What this doesn't cover
- Rooms with shared facilities — always regulated, but under a separate points table this checker doesn't handle. Use the huurcommissie's room check.
- New-builds delivered after 1 July 2024, which may legally charge up to 10% over the WWS maximum.
- Monuments, which don't get penalised for a poor energy label.
If the estimate says you may be overpaying, the next step is to lower your rent through the huurcommissie. And if it's a rent increase you're worried about, see the 2026 maximum rent increases.
Frequently Asked Questions
How do I know if my rent is too high in the Netherlands?
Your home gets a points score (size, energy label, WOZ value, amenities). Up to 186 points there is a legal maximum rent — in 2026, €932.93 at 143 points and €1,228.07 at 186 points. If you pay more than the maximum for your points, your rent may be too high. This page's checker gives you an estimate in about a minute.
What is the WWS points system?
The woningwaarderingsstelsel (WWS) is the Dutch housing valuation system. It scores your home on surface area, WOZ value, energy label, kitchen, bathroom and outdoor space. The score determines whether your rent is regulated and what the legal maximum is.
Does the maximum rent apply to my contract?
It depends on your points and your contract date. Contracts signed on or after 1 July 2024: regulated up to 186 points.
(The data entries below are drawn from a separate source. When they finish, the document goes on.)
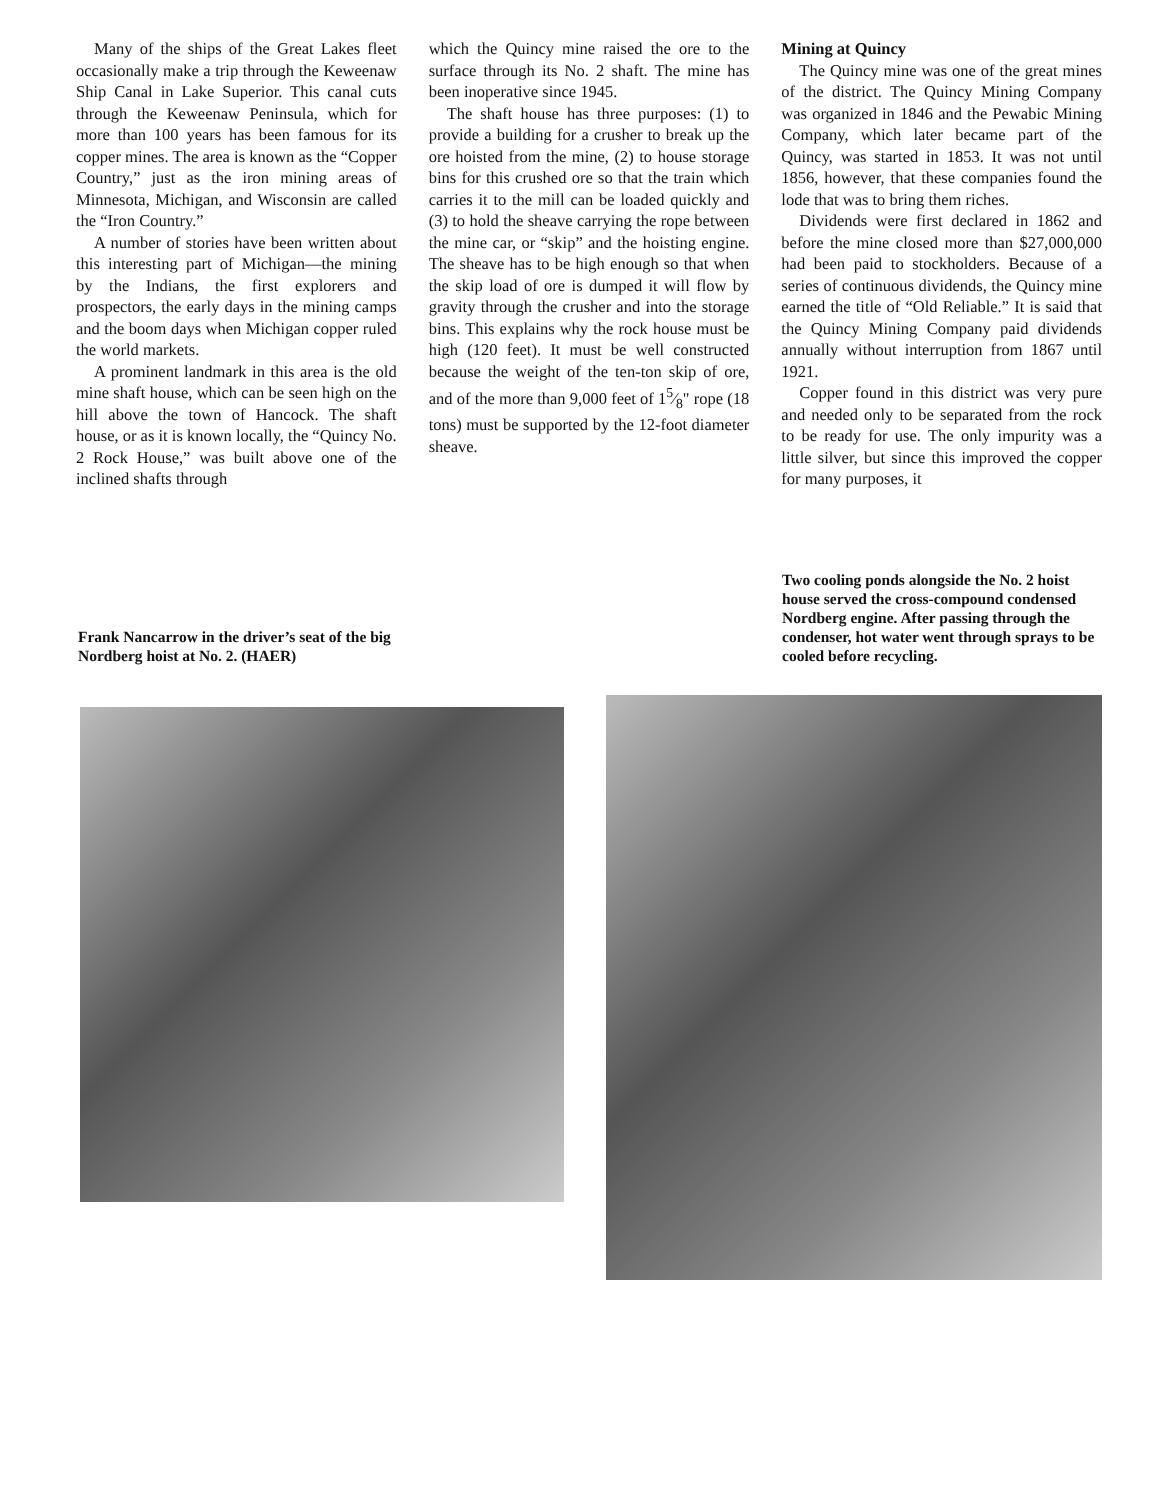Many of the ships of the Great Lakes fleet occasionally make a trip through the Keweenaw Ship Canal in Lake Superior. This canal cuts through the Keweenaw Peninsula, which for more than 100 years has been famous for its copper mines. The area is known as the “Copper Country,” just as the iron mining areas of Minnesota, Michigan, and Wisconsin are called the “Iron Country.”
A number of stories have been written about this interesting part of Michigan—the mining by the Indians, the first explorers and prospectors, the early days in the mining camps and the boom days when Michigan copper ruled the world markets.
A prominent landmark in this area is the old mine shaft house, which can be seen high on the hill above the town of Hancock. The shaft house, or as it is known locally, the “Quincy No. 2 Rock House,” was built above one of the inclined shafts through
which the Quincy mine raised the ore to the surface through its No. 2 shaft. The mine has been inoperative since 1945.
The shaft house has three purposes: (1) to provide a building for a crusher to break up the ore hoisted from the mine, (2) to house storage bins for this crushed ore so that the train which carries it to the mill can be loaded quickly and (3) to hold the sheave carrying the rope between the mine car, or “skip” and the hoisting engine. The sheave has to be high enough so that when the skip load of ore is dumped it will flow by gravity through the crusher and into the storage bins. This explains why the rock house must be high (120 feet). It must be well constructed because the weight of the ten-ton skip of ore, and of the more than 9,000 feet of 15⁄8" rope (18 tons) must be supported by the 12-foot diameter sheave.
Mining at Quincy
The Quincy mine was one of the great mines of the district. The Quincy Mining Company was organized in 1846 and the Pewabic Mining Company, which later became part of the Quincy, was started in 1853. It was not until 1856, however, that these companies found the lode that was to bring them riches.
Dividends were first declared in 1862 and before the mine closed more than $27,000,000 had been paid to stockholders. Because of a series of continuous dividends, the Quincy mine earned the title of “Old Reliable.” It is said that the Quincy Mining Company paid dividends annually without interruption from 1867 until 1921.
Copper found in this district was very pure and needed only to be separated from the rock to be ready for use. The only impurity was a little silver, but since this improved the copper for many purposes, it
Frank Nancarrow in the driver’s seat of the big Nordberg hoist at No. 2. (HAER)
Two cooling ponds alongside the No. 2 hoist house served the cross-compound condensed Nordberg engine. After passing through the condenser, hot water went through sprays to be cooled before recycling.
Older contracts: the points rules can only lower your rent if the home scores 143 points or fewer. Homes scoring 187+ points are free sector — no maximum applies.
My apartment is in the free sector. Do I have any protection?
Yes. In 2026 free-sector rent increases are capped at 4.4% per year, increases are allowed at most once per 12 months, and service costs must reflect real costs. You can challenge an excessive increase at the huurcommissie up to 4 months after it takes effect.
What if I rent a room with shared facilities?
Rooms are always rent-regulated, under a separate points table. This checker only covers self-contained homes — use the huurcommissie's official room check instead (linked below the checker).
Is this checker official?
No — it is a simplified estimate of the official calculation, built to tell you in a minute whether the full check is worth your time. The huurcommissie's official Rent Check (available in English) is the authoritative version.